→ **Assignment**
Return exactly the listing's lines, from its first line to the line holding "multe detalii", ends included.
::::::::
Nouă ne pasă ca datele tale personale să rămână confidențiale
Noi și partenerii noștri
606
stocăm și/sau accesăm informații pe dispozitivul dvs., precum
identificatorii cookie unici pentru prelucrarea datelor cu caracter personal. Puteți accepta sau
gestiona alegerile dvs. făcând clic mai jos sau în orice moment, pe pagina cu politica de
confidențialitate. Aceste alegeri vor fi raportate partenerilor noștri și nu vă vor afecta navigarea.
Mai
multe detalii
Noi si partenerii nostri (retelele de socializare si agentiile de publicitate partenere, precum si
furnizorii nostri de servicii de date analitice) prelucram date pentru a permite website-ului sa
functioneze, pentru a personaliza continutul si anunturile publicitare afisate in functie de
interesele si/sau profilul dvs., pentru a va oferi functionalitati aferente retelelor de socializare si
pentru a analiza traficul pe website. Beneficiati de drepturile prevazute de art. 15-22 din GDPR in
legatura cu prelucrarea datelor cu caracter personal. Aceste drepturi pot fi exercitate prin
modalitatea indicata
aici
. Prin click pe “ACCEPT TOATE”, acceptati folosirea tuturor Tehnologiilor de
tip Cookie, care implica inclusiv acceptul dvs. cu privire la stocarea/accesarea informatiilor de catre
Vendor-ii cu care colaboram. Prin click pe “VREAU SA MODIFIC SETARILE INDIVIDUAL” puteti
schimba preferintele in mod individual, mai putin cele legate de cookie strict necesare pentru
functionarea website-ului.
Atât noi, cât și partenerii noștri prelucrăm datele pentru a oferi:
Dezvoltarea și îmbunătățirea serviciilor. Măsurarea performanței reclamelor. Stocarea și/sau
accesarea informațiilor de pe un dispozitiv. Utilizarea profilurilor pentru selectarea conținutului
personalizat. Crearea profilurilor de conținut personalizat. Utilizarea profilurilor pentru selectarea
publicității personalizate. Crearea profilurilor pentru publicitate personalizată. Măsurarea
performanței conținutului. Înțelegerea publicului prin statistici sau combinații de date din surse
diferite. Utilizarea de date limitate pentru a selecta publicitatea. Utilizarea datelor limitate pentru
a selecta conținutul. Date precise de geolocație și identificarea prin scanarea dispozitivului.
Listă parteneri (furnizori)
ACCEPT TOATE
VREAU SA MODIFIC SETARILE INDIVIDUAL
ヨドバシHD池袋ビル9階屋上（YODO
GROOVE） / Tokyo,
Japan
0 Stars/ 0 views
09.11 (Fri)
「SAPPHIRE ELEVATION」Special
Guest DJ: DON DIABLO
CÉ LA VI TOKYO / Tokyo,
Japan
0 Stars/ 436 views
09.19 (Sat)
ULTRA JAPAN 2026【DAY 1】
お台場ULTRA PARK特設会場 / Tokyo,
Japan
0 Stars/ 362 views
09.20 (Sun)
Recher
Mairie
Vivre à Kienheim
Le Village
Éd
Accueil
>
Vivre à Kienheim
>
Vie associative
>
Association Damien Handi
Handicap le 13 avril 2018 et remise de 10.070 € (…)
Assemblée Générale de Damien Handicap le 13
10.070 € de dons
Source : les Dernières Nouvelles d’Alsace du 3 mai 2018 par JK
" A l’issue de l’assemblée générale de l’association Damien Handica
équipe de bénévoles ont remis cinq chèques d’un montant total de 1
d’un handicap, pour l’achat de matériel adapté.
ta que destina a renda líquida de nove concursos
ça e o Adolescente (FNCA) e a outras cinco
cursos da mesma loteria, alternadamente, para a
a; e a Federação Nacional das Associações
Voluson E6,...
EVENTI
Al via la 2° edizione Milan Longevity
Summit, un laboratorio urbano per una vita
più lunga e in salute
::::::::
→ **Answer to the exercise**
Nouă ne pasă ca datele tale personale să rămână confidențiale
Noi și partenerii noștri
606
stocăm și/sau accesăm informații pe dispozitivul dvs., precum
identificatorii cookie unici pentru prelucrarea datelor cu caracter personal. Puteți accepta sau
gestiona alegerile dvs. făcând clic mai jos sau în orice moment, pe pagina cu politica de
confidențialitate. Aceste alegeri vor fi raportate partenerilor noștri și nu vă vor afecta navigarea.
Mai
multe detalii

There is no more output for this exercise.